I am trying to find the maximum memory that I could allocate on stack, global and heap memory in C++. I am trying this program on a Linux system with 32 GB of memory, and on my Mac with 2 GB of RAM.
/* test to determine the maximum memory that could be allocated for static, heap and stack memory */
#include <iostream>
using namespace std;
//static/global
long double a[200000000];
int main()
{
//stack
long double b[999999999];
//heap
long double *c = new long double[3999999999];
cout << "Sizeof(long double) = " << sizeof(long double) << " bytes\n";
cout << "Allocated Global (Static) size of a = " << (double)((sizeof(a))/(double)(1024*1024*1024)) << " Gbytes \n";
cout << "Allocated Stack size of b = " << (double)((sizeof(b))/(double)(1024*1024*1024)) << " Gbytes \n";
cout << "Allocated Heap Size of c = " << (double)((3999999999 * sizeof(long double))/(double)(1024*1024*1024)) << " Gbytes \n";
delete[] c;
return 0;
}
Results (on both):
Sizeof(long double) = 16 bytes
Allocated Global (Static) size of a = 2.98023 Gbytes
Allocated Stack size of b = 14.9012 Gbytes
Allocated Heap Size of c = 59.6046 Gbytes
I am using GCC 4.2.1. My question is:
Why is my program running?
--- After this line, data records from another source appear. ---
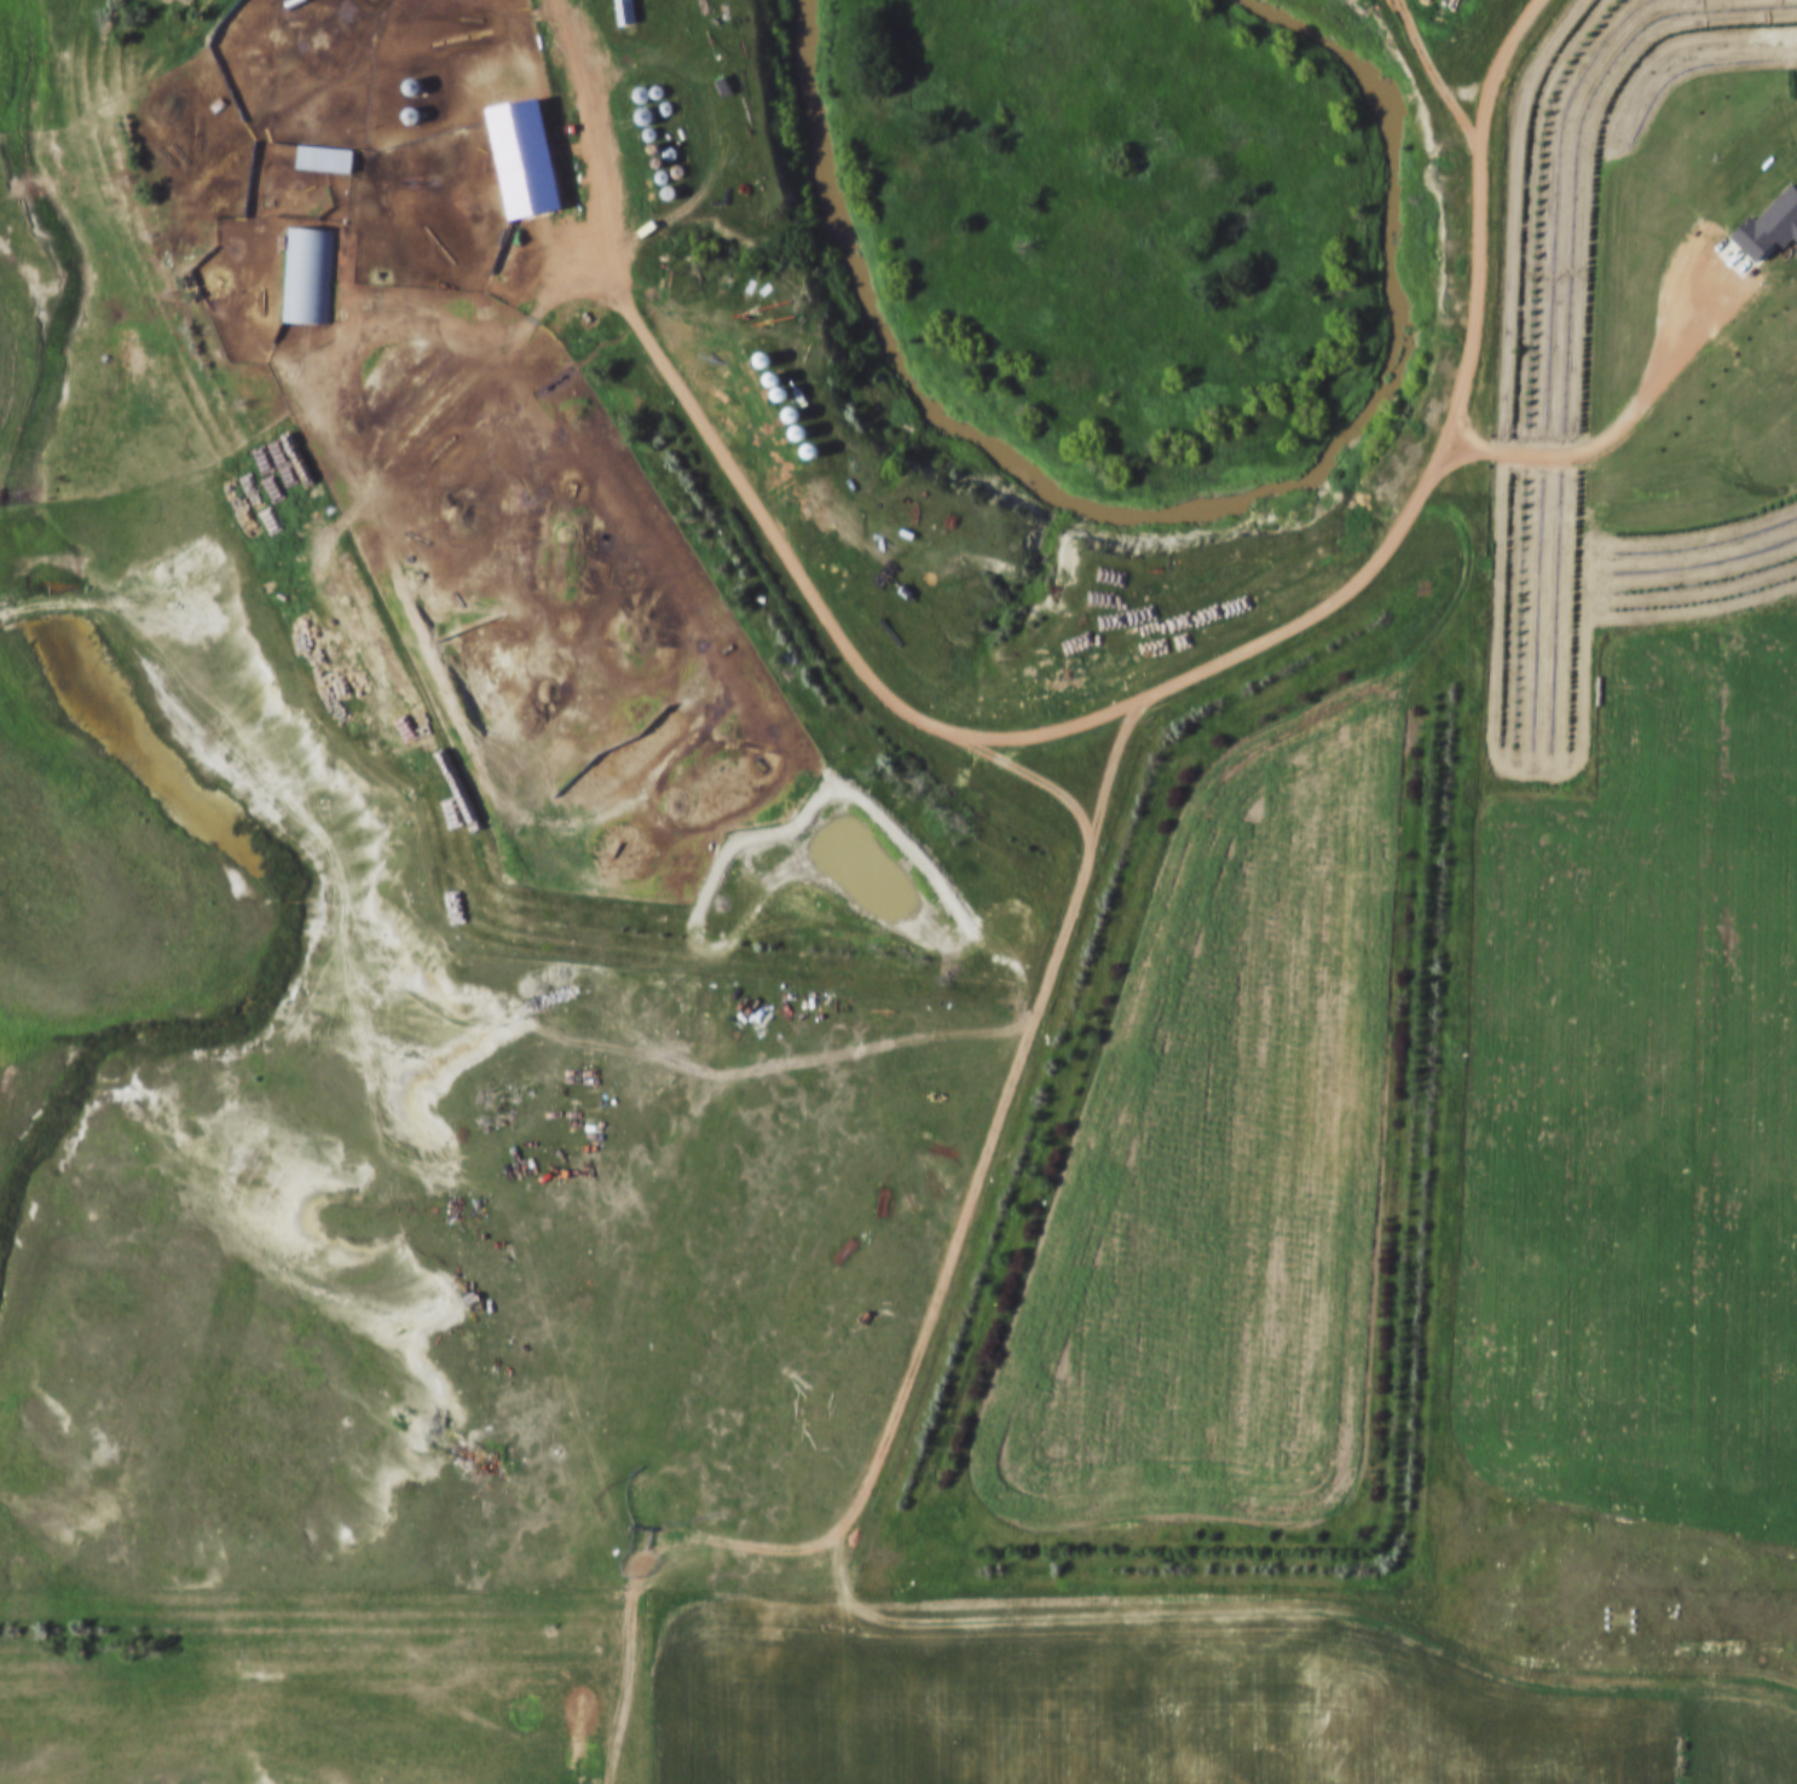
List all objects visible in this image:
building: (622, 11)
road: (1436, 82)
building: (407, 85)
road: (586, 117)
building: (520, 156)
building: (321, 158)
building: (306, 274)
road: (470, 325)
river: (1173, 480)
road: (1164, 688)
road: (1557, 1662)

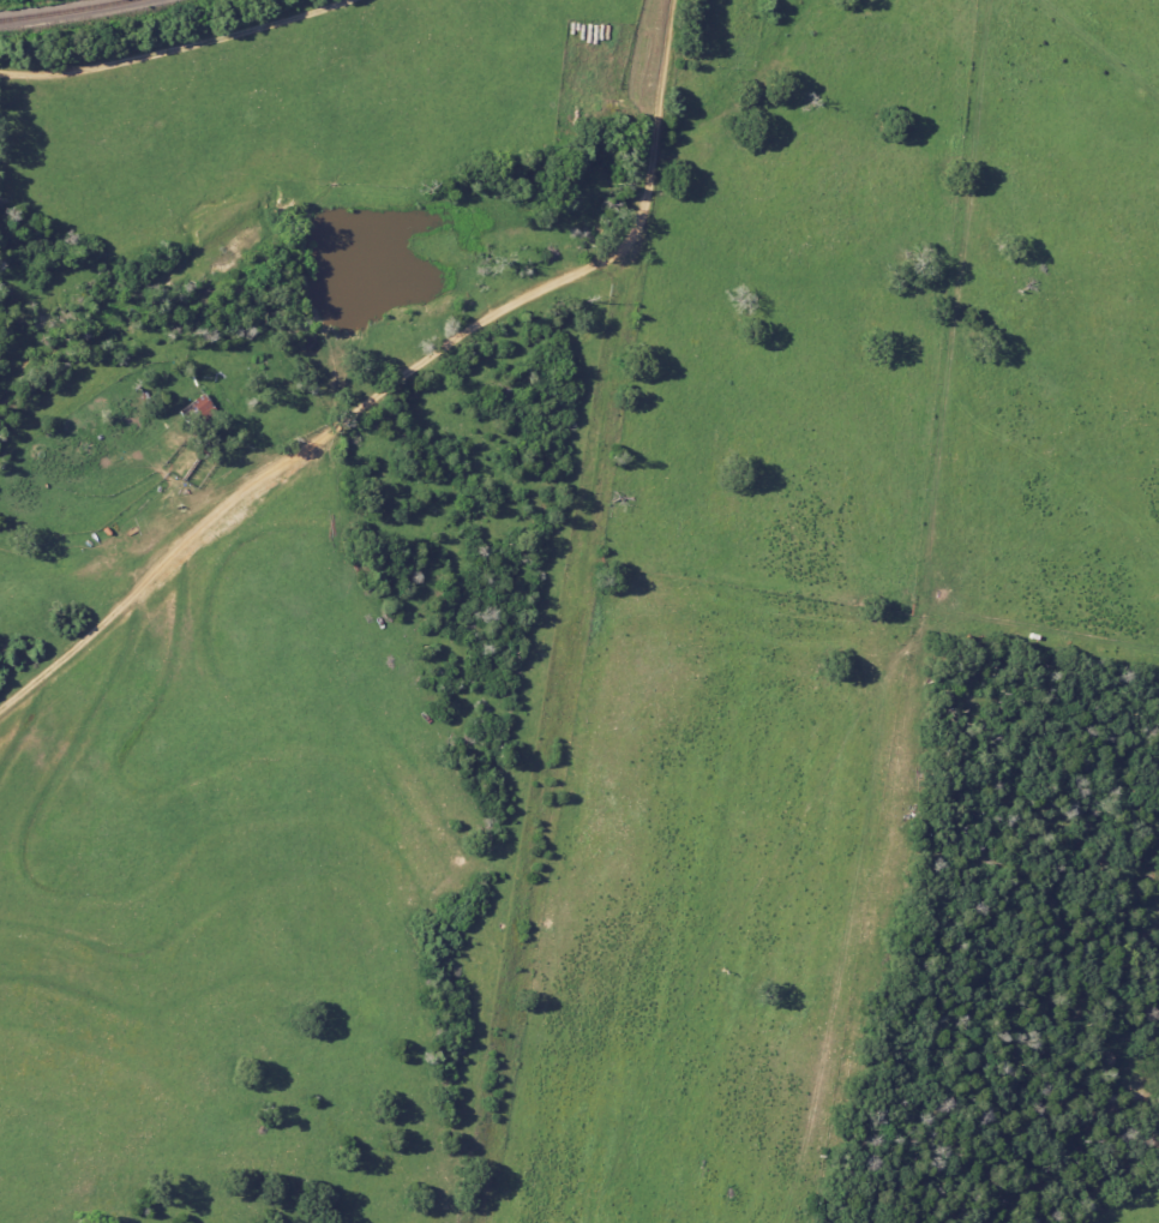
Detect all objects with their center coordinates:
railway: (66, 12)
road: (176, 48)
road: (657, 111)
road: (310, 445)
road: (565, 723)

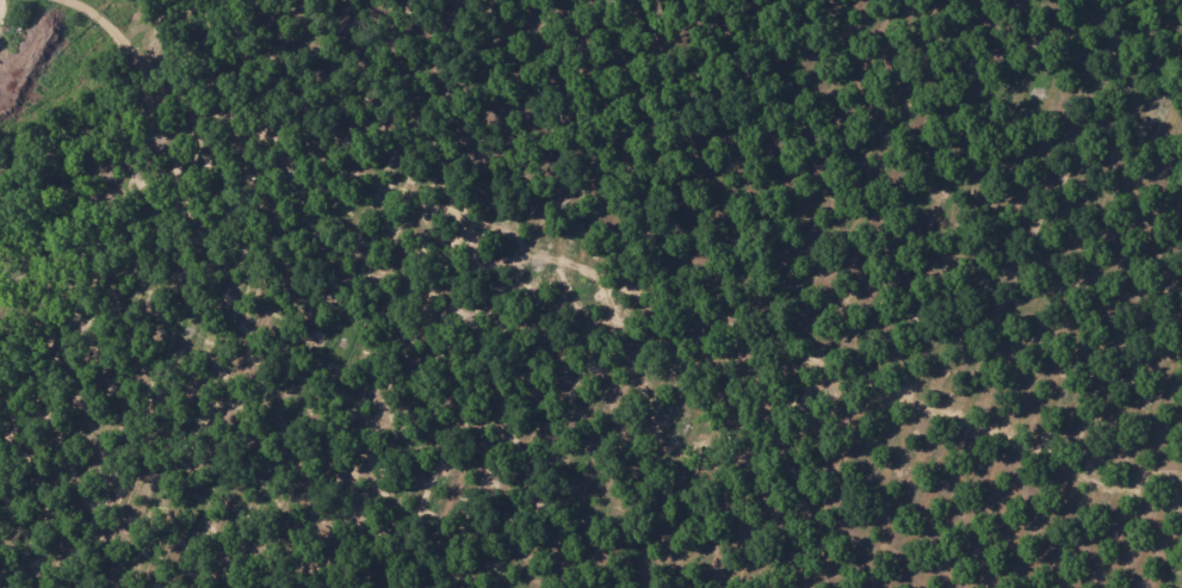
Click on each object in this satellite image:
road: (384, 258)

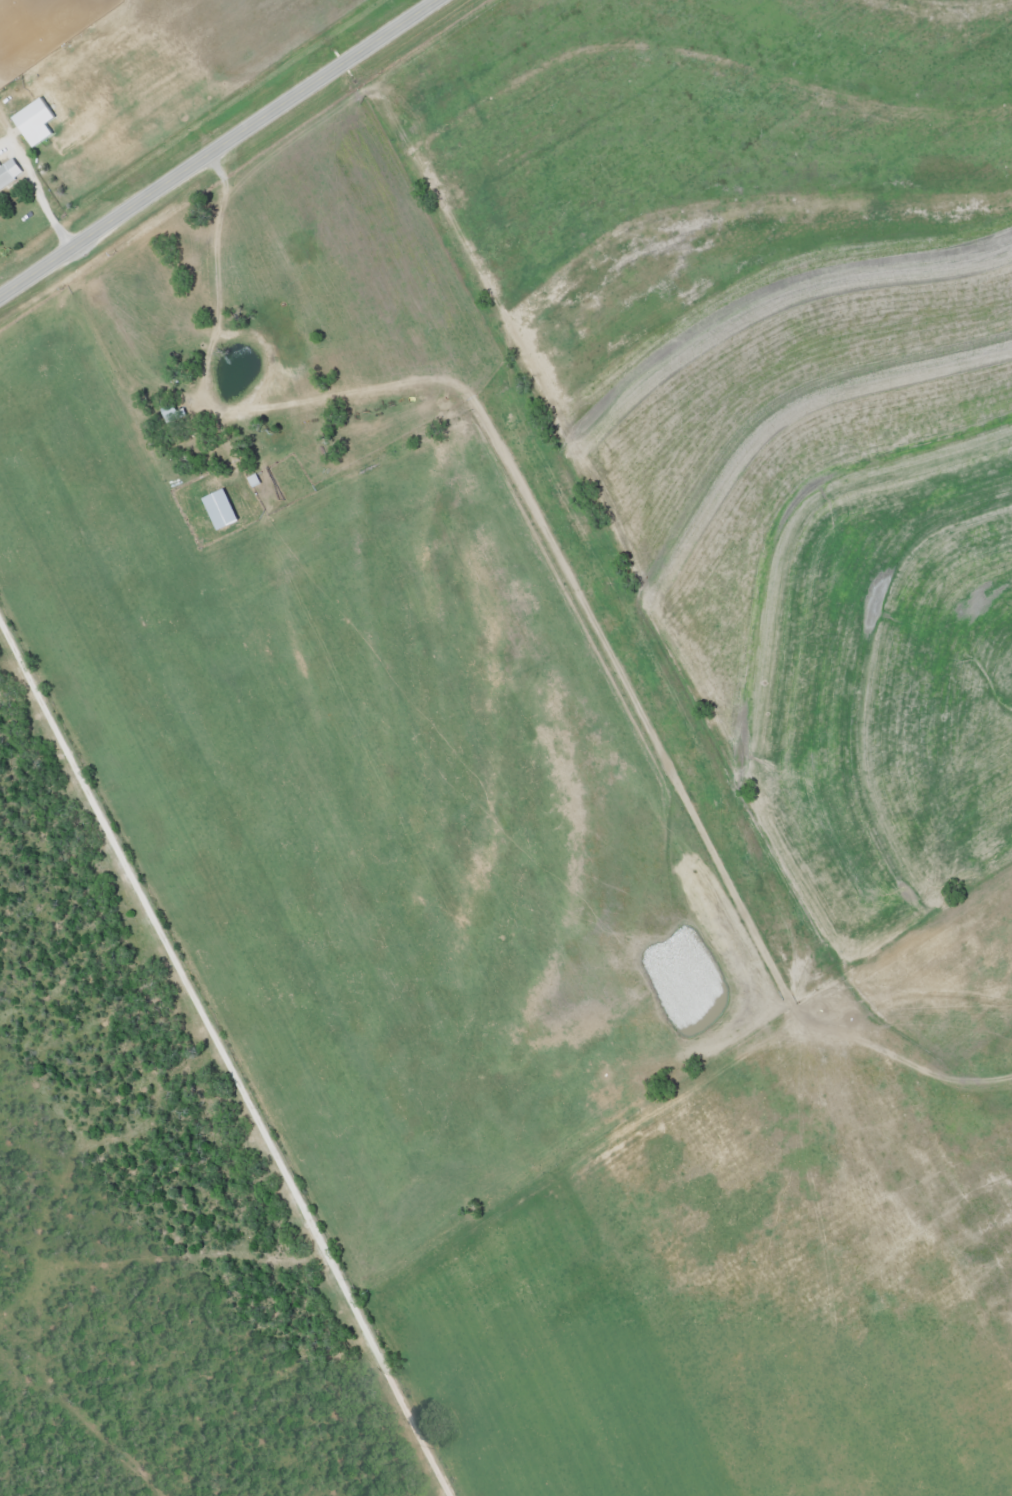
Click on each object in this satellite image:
road: (217, 148)
building: (9, 174)
road: (45, 208)
road: (385, 383)
building: (172, 415)
building: (220, 511)
road: (224, 1060)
I expected since stack got depleted (16 MB in linux, and 8 MB in Mac), the program should throw an error. I saw some of the many questions asked in this topic, but I couldn't solve my problem from the answers given there.
ulimit -agivesstack size (kbytes, -s) 8192on Mac and on Linux it isstack size (kbytes, -s) 10240. Sorry, it is 10 MB I think (not 16), I would edit.